- Opening Delimiter -

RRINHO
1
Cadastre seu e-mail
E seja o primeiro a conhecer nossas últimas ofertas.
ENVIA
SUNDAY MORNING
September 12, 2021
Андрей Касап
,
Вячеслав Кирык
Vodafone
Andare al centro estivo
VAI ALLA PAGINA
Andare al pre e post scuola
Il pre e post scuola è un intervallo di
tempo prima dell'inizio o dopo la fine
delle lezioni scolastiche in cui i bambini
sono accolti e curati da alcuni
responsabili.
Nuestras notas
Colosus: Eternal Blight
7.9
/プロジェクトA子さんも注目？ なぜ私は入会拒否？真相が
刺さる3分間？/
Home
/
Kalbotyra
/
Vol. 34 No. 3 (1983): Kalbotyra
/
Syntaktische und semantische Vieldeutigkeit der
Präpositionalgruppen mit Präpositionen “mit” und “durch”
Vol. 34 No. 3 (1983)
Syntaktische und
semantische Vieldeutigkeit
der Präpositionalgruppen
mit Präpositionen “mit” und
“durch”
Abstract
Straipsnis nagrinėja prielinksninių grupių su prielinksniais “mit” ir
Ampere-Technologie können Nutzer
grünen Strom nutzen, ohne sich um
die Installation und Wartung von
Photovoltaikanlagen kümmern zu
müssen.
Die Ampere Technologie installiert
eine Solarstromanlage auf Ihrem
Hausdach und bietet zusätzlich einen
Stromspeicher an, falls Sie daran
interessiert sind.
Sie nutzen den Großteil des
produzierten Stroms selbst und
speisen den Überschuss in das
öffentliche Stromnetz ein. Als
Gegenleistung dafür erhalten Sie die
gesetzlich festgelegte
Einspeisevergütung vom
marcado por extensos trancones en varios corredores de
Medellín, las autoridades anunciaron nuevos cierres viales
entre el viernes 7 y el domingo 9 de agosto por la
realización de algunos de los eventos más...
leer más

- Closing Delimiter -

Each line of the entries where the string "nutzen" occurs should be shown.

grünen Strom nutzen, ohne sich um
Sie nutzen den Großteil des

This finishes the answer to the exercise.